Abstract: Research has been underway to examine the benefits of hybrid systems for emergent reasoning in real-time. Within this hybrid approach, there is a utilization of two types of behavioral models: explicit and intrinsic. Explicit models are identified by those actions of a robot that are predetermined by the programming and analysis that is associated with its construction. Therefore, explicit models are not learned and are used in our approach to represent responses to hard constraints (such as hitting an obstacle). Intrinsic models, on the other hand, are based upon a set of rules for activities that are highly adaptable.
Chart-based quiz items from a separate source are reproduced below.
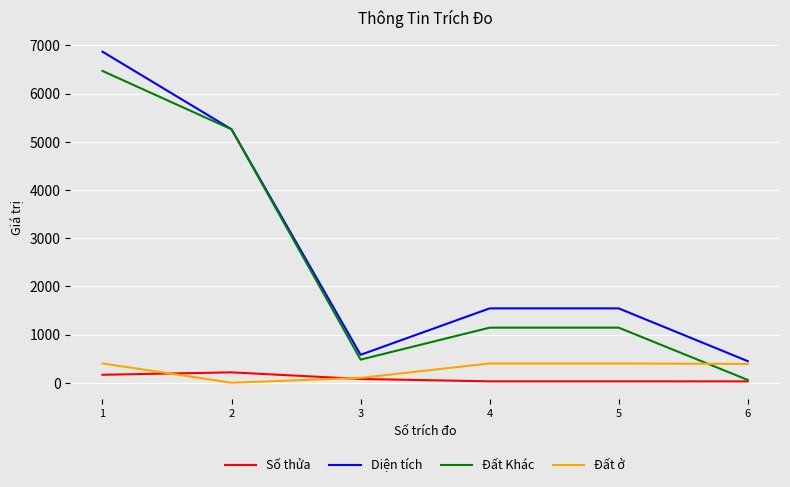

Which label corresponds to the largest value in the chart?

1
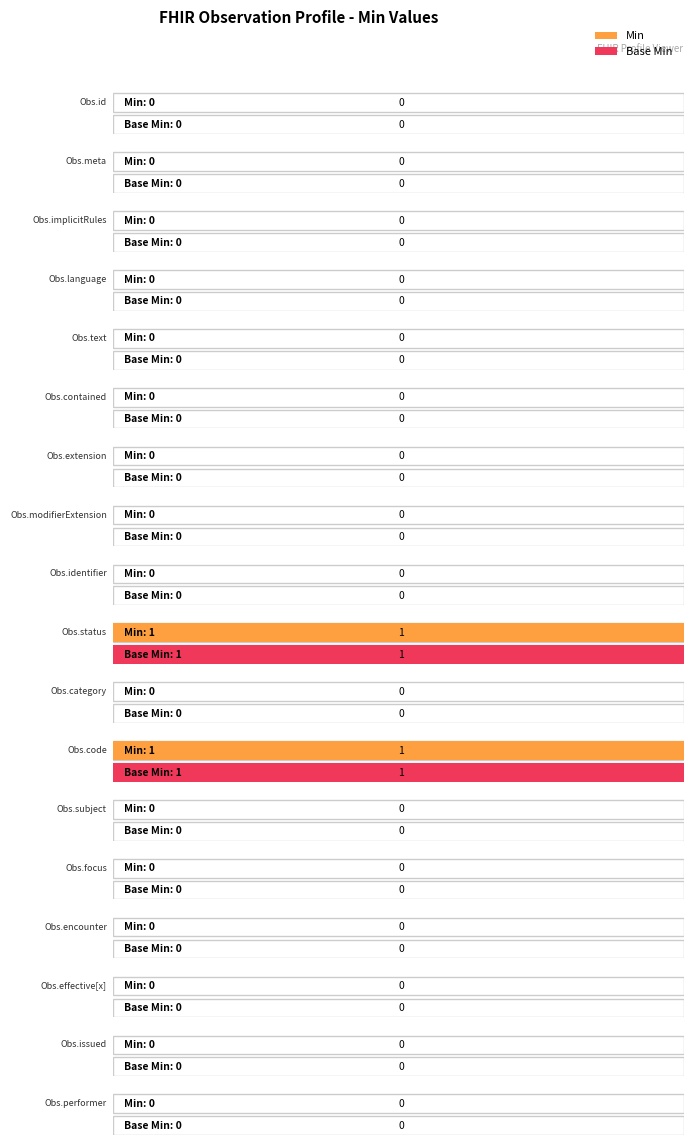

Reading left to right, what are all the values shown in this chart?

Min: Observation.id=0	Observation.meta=0	Observation.implicitRules=0	Observation.language=0	Observation.text=0	Observation.contained=0	Observation.extension=0	Observation.modifierExtension=0	Observation.identifier=0	Observation.status=1	Observation.category=0	Observation.code=1	Observation.subject=0	Observation.focus=0	Observation.encounter=0	Observation.effective[x]=0	Observation.issued=0	Observation.performer=0
Base Min: Observation.id=0	Observation.meta=0	Observation.implicitRules=0	Observation.language=0	Observation.text=0	Observation.contained=0	Observation.extension=0	Observation.modifierExtension=0	Observation.identifier=0	Observation.status=1	Observation.category=0	Observation.code=1	Observation.subject=0	Observation.focus=0	Observation.encounter=0	Observation.effective[x]=0	Observation.issued=0	Observation.performer=0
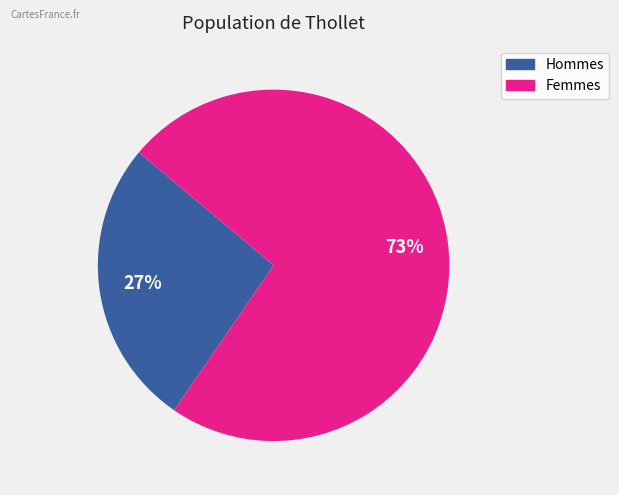

How many segments does this pie chart have?

2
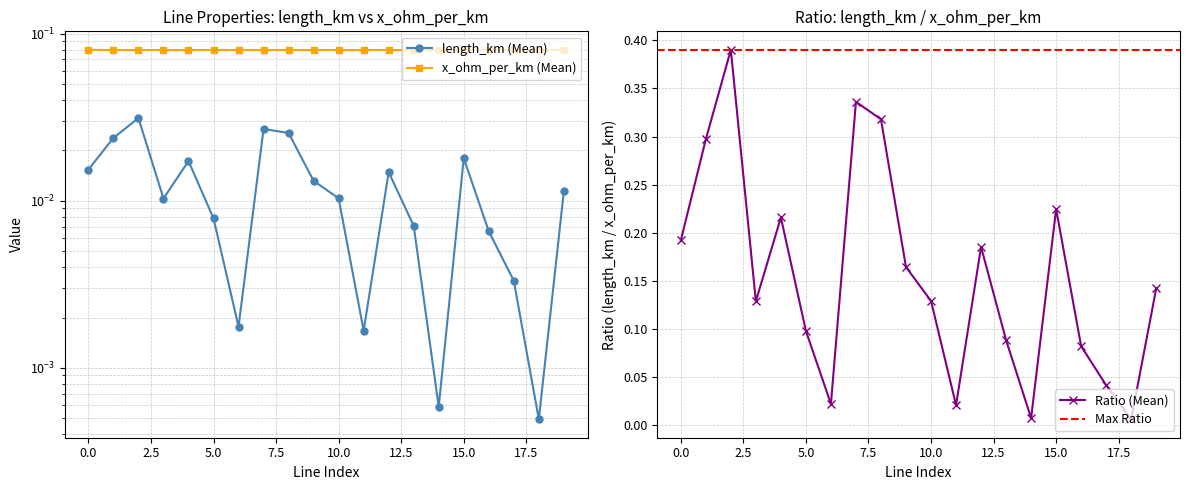

Where is the data nearest to the value 0?

18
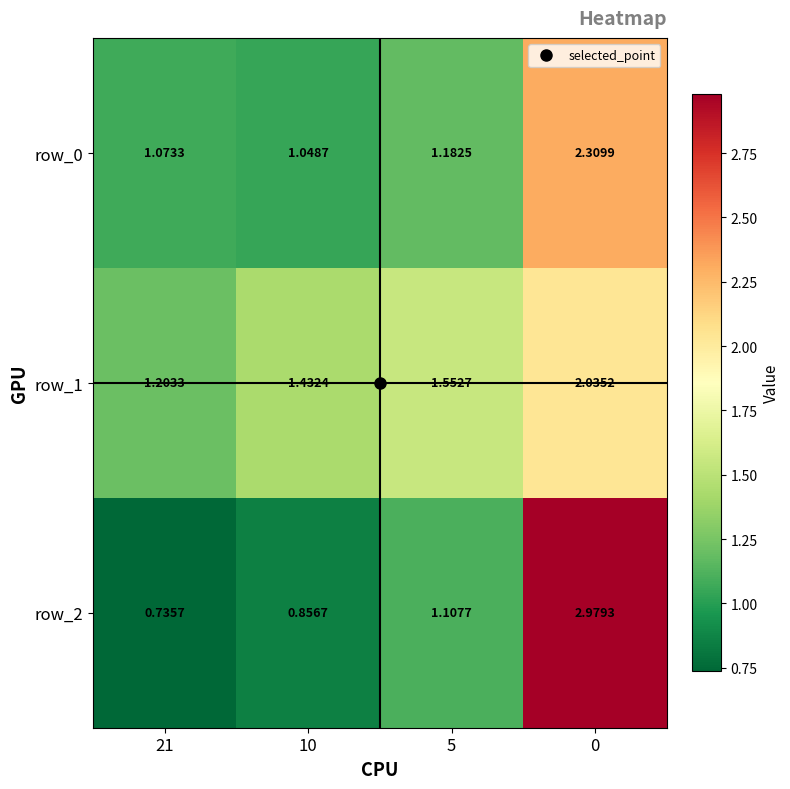

Rank the categories by row_2 value from lowest to highest.

21, 10, 5, 0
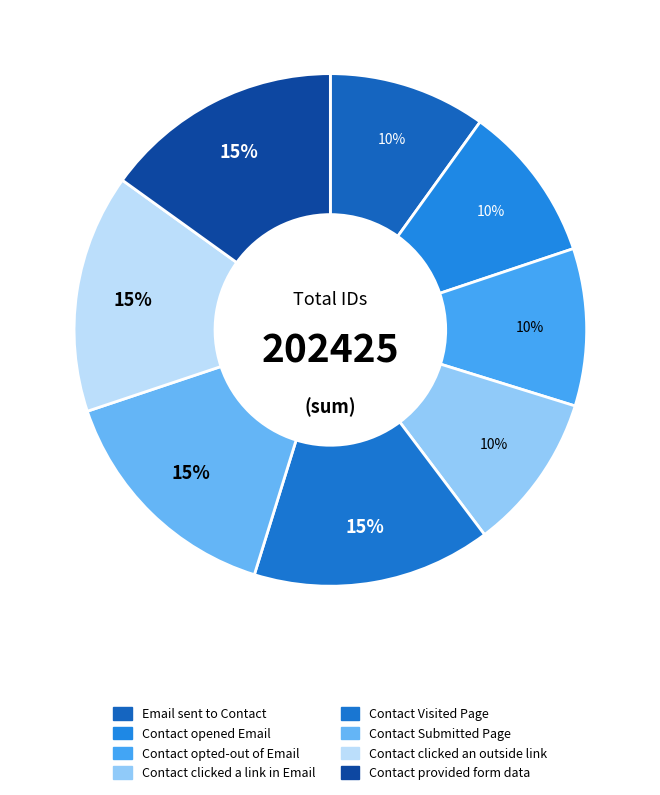

What is the change in value from Contact opened Email to Contact provided form data?

+10402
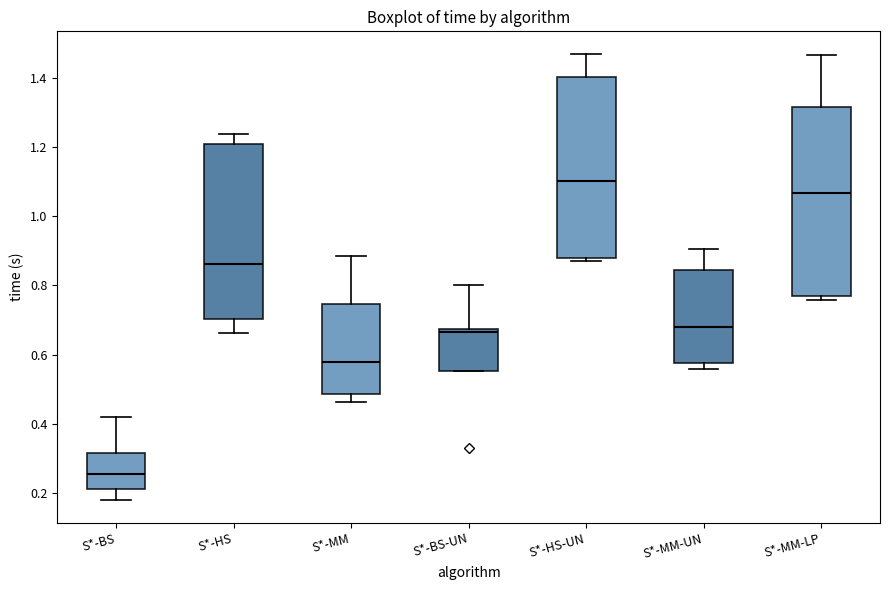

Where does the upper whisker of the box for S*-MM-UN end on the y-axis? The values are not printed on the chart, so give them approximately, as read against the axis.

0.90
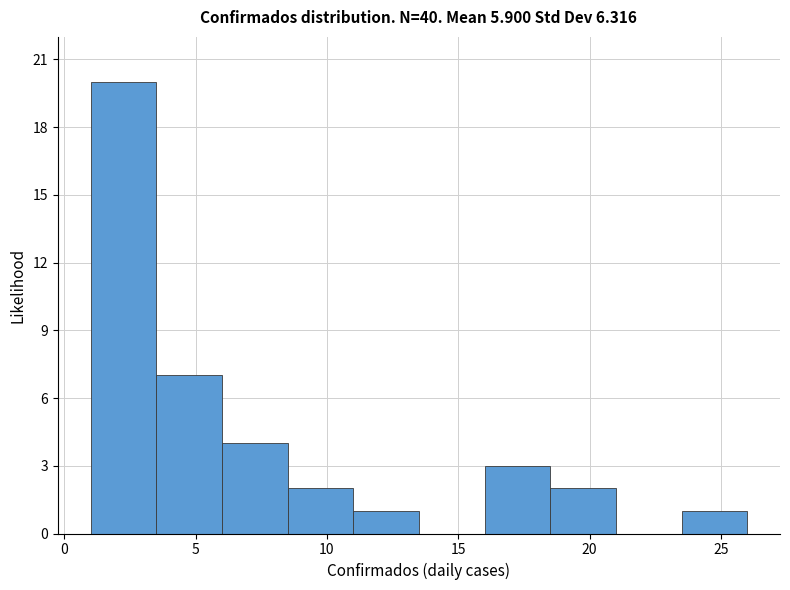

Reading left to right, transcribe this chart: for each bar, give the range it covers on the x-axis and its height. The values are not printed on the chart, so give them approximately, as read against the axis.

1.0 to 3.5: 20
3.5 to 6.0: 7
6.0 to 8.5: 4
8.5 to 11.0: 2
11.0 to 13.5: 1
13.5 to 16.0: 0
16.0 to 18.5: 3
18.5 to 21.0: 2
21.0 to 23.5: 0
23.5 to 26.0: 1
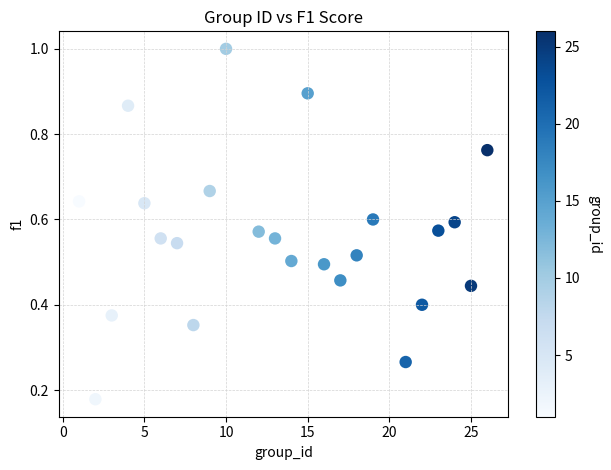

What is the range of X values (max minus min)?

25.0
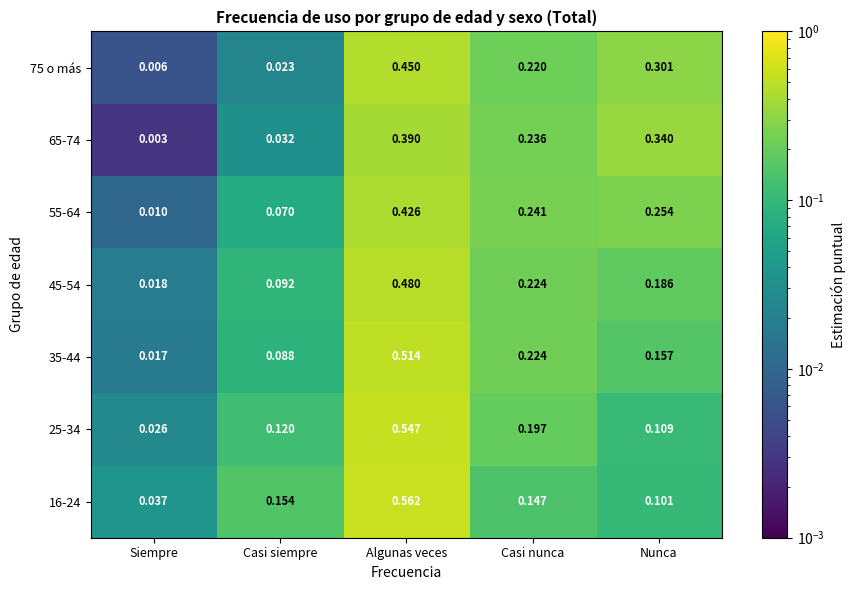

At Casi siempre, list the series in order from smallest to largest.

75 o más, 65-74, 55-64, 35-44, 45-54, 25-34, 16-24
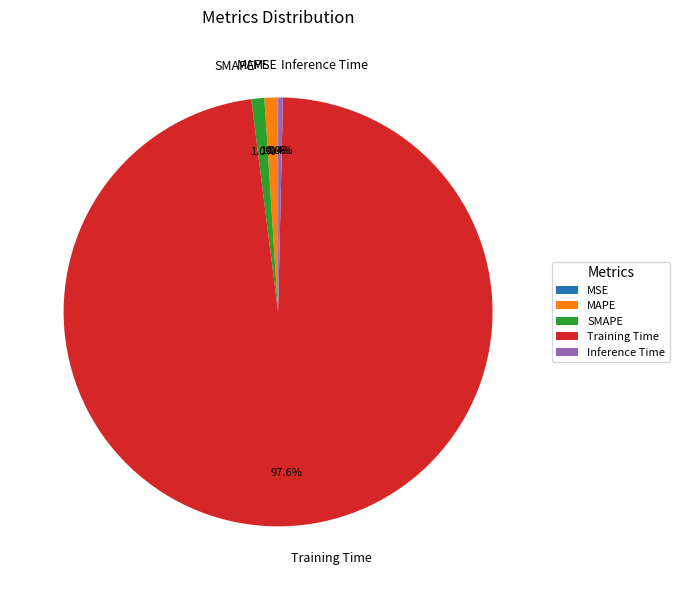

To the nearest percent, what is the difference between the largest and smallest slice percentages?

98%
Such models give a robot the ability to learn how to interact with the outside world without any outside environmental sense initially built into it at all.

In one case study we performed on collision avoidance, a robot utilizes a neural network to control the direction of its motion in response to infrared sensor data. The robot learns from failure, i.e. whenever the robot collides with an obstacle, it modifies its behavior using explicit, general-purpose models (to handle hard constraints) to attempt to avoid the obstacle. Successes are trained into the neural network over time. Eventually, a coarse-grained representation of the robot's experiences emerges (in the form of k-means clusters), and these representations are paired to developing neural network strategies.

Abstract: The FOL system was designed to test some ideas about how to build thinking individuals by mechanizing the activity of reasoning and providing data structures powerful enough to represent both general information and information about reasoning itself. In this talk we will spell out the challenges implicit in the goal of FOL in some detail. Then we will describe and illustrate the basic FOL concepts: contexts, partiality, restartable computations, systems, inference rules as operations on contexts, and behaviors. Finally we will discuss how these concepts have been used to address the building of mind. (joint work with Richard Weyhrauch, IBUKI)

Abstract: How do we (humans or robots) learn about space? The Spatial Semantic Hierarchy [Kuipers, 2000] is a model of knowledge of large-scale space consisting of representations at four levels, each with its own ontology: control, causal, topological, and metrical. The SSH explains how the cognitive map can be learned from experience guided by low-level reactive control laws. How do we learn the control laws and the perceptual features they depend on? Pierce & Kuipers [1997] demonstrate an answer in terms of a radical thought-experiment. A robot with completely uninterpreted sensors and effectors moves randomly in its environment, allowing the robot to learn the structure of its sensors, generate candidate higher-level features, and identify a set of useful relationships between sensory features and motor actions. From these, homing and path-following control laws can be built: enough to support the control level of the SSH. How do we learn to recognize where we are, from the current sensory image? Sensors suffer from both perceptual aliasing (different places look the same) and image variability (the same place looks different). Kuipers & Beeson [2002] demonstrate a hybrid approach called bootstrap learning that combines unsupervised learning, deductive inference (SSH map-building), and supervised learning to reach very high accuracy place recognition in real environments using physical sensors, with very weak assumptions about the nature of the sensors.